* Text extract *
_ _ _ _ _ _ _
Monthly Archives: May 2014

The first yellow bird of the season!

I was driving this morning, on my way to an appointment, my mind caught up in something that wasn’t feeling great. I was rehashing my situation and debating alternatives, looking for a perfect solution and realizing it probably didn’t exist. (And desperately wanting to find it anyway.) I was very focused on my problem.

Then a bird flew right in front of my car, just slow enough so that I could clearly see it. Just slow enough so that I could notice the universe shouting at me. Because it was a yellow bird, my first one of the season.

I’ve said before that I love yellow birds. I love seeing yellow birds. They fill my heart with delight and always, always, always make me notice what’s right with the world. They make me stop and remember all the things I can easily forget – that all is well, that there are reasons to smile and beauty is all around me, if I open my eyes to it.
_ _ _ _ _ _ _
* Recorded information *
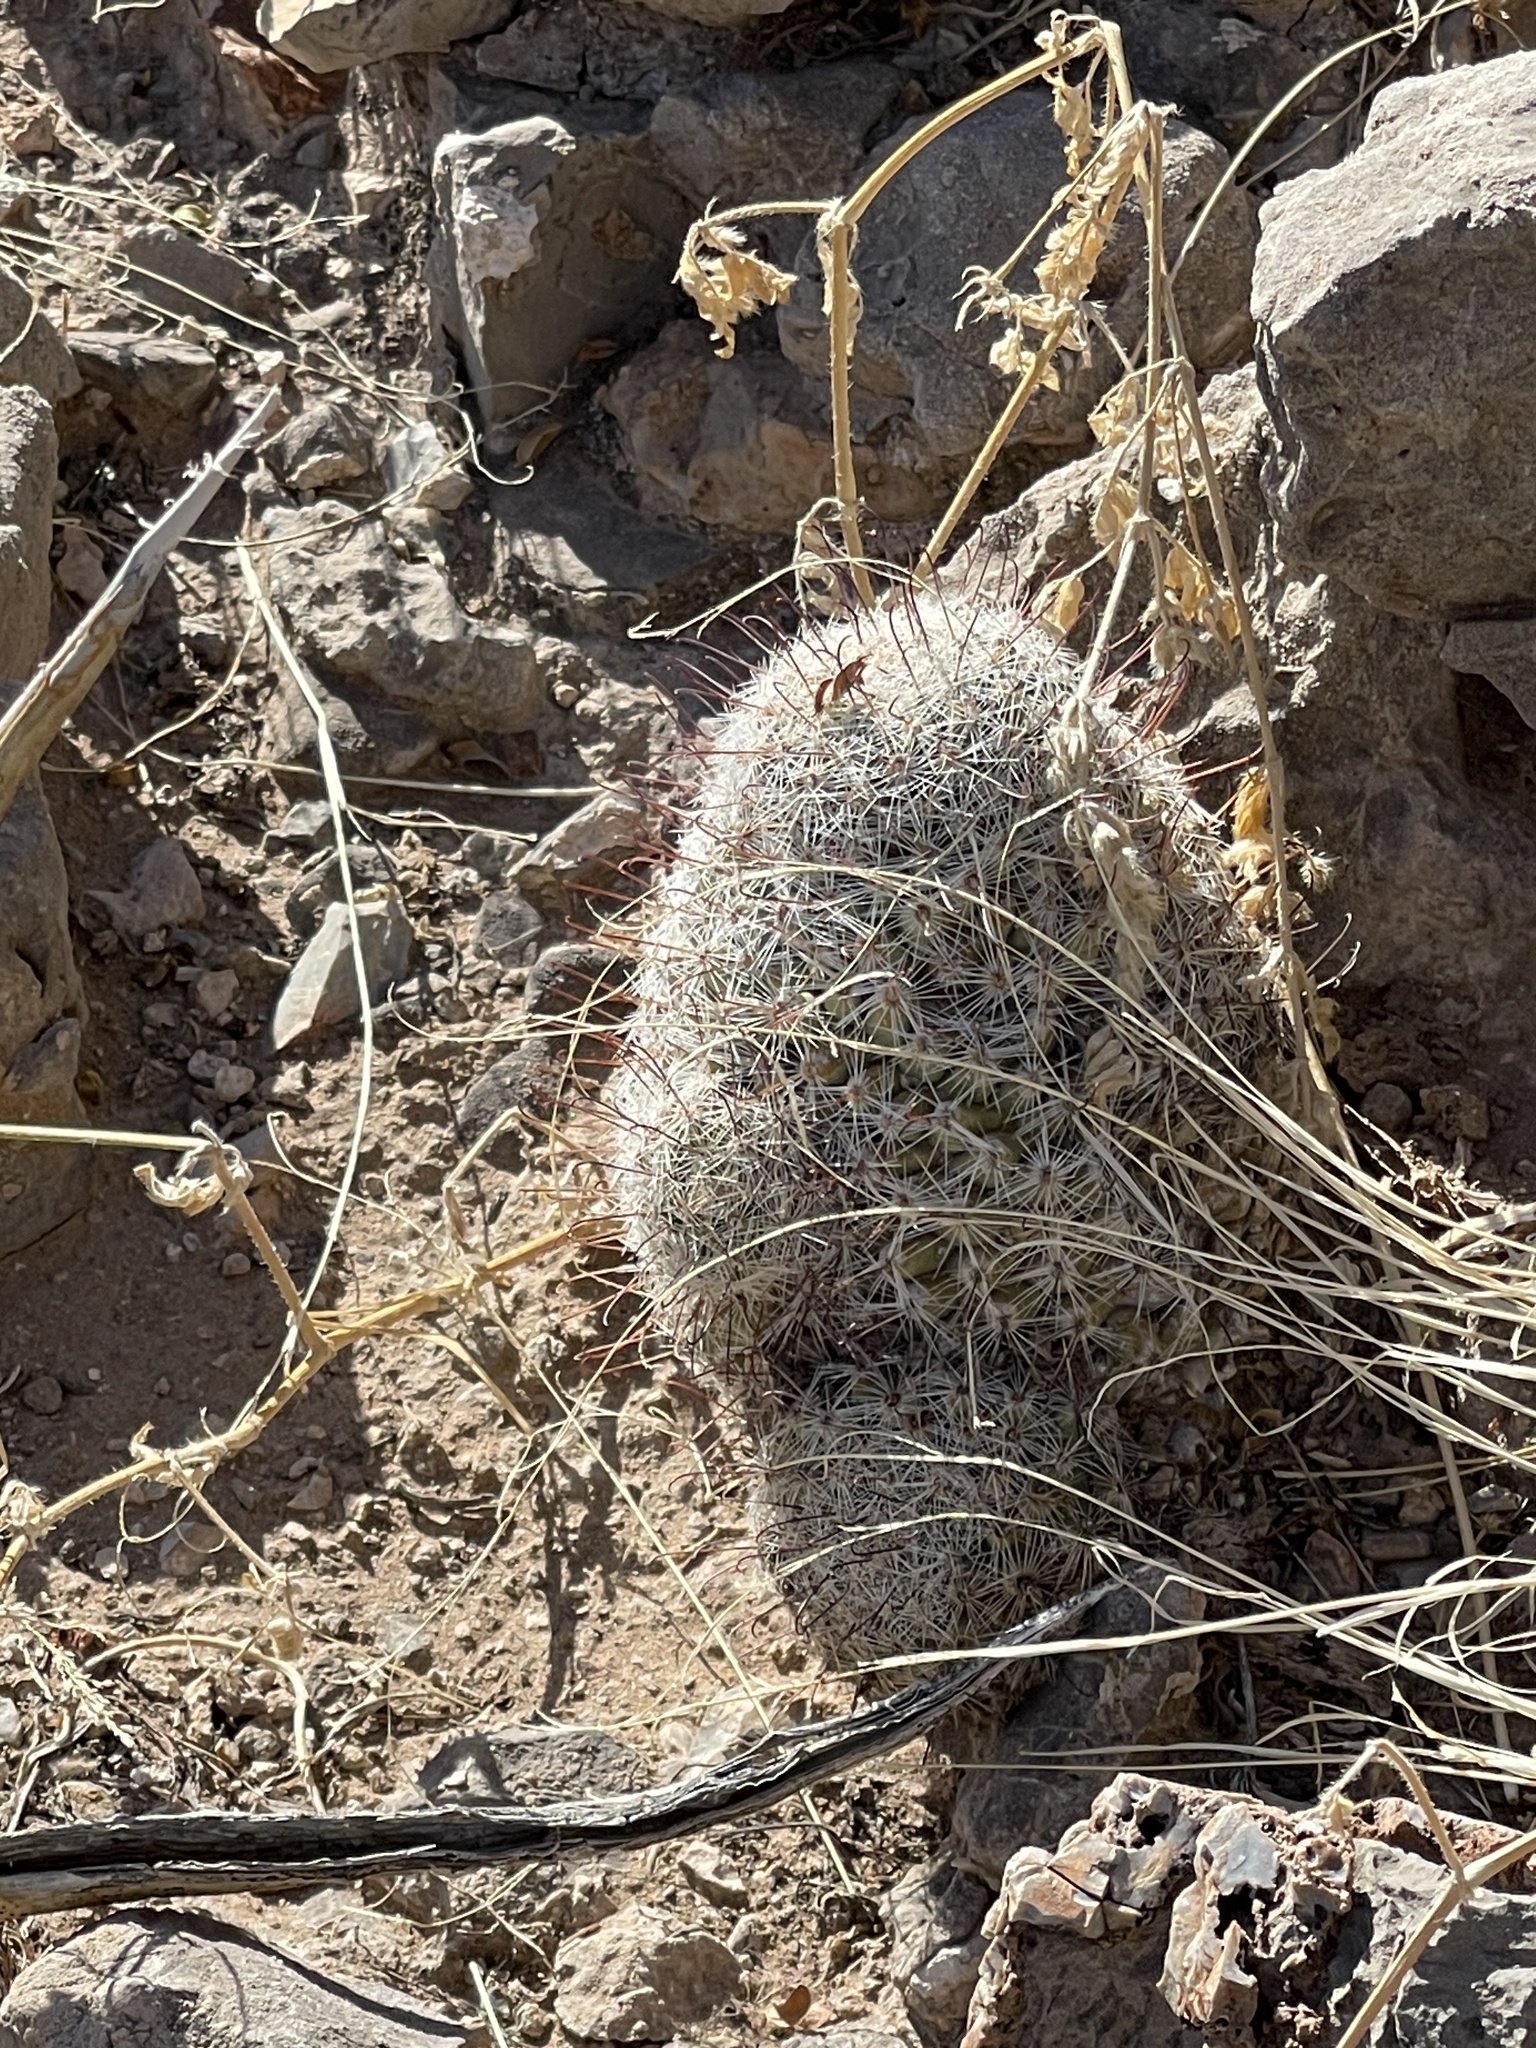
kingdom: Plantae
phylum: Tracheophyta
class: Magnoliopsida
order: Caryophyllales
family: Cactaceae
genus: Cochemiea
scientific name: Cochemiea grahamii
_ _ _ _ _ _ _
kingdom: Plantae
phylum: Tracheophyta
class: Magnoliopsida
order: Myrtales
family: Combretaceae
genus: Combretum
_ _ _ _ _ _ _
* Problems *
A. Reproduce the passage of the yellow bird post from "The first yellow" to "on my problem." word for word.
B. Translate this sentence from the yellow bird post into Spanish: "I’ve said before that I love yellow birds."
The entries aren't needed for either task.

* Solutions *
A.
The first yellow bird of the season!

I was driving this morning, on my way to an appointment, my mind caught up in something that wasn’t feeling great. I was rehashing my situation and debating alternatives, looking for a perfect solution and realizing it probably didn’t exist. (And desperately wanting to find it anyway.) I was very focused on my problem.

B. He dicho antes que me encantan los pájaros amarillos.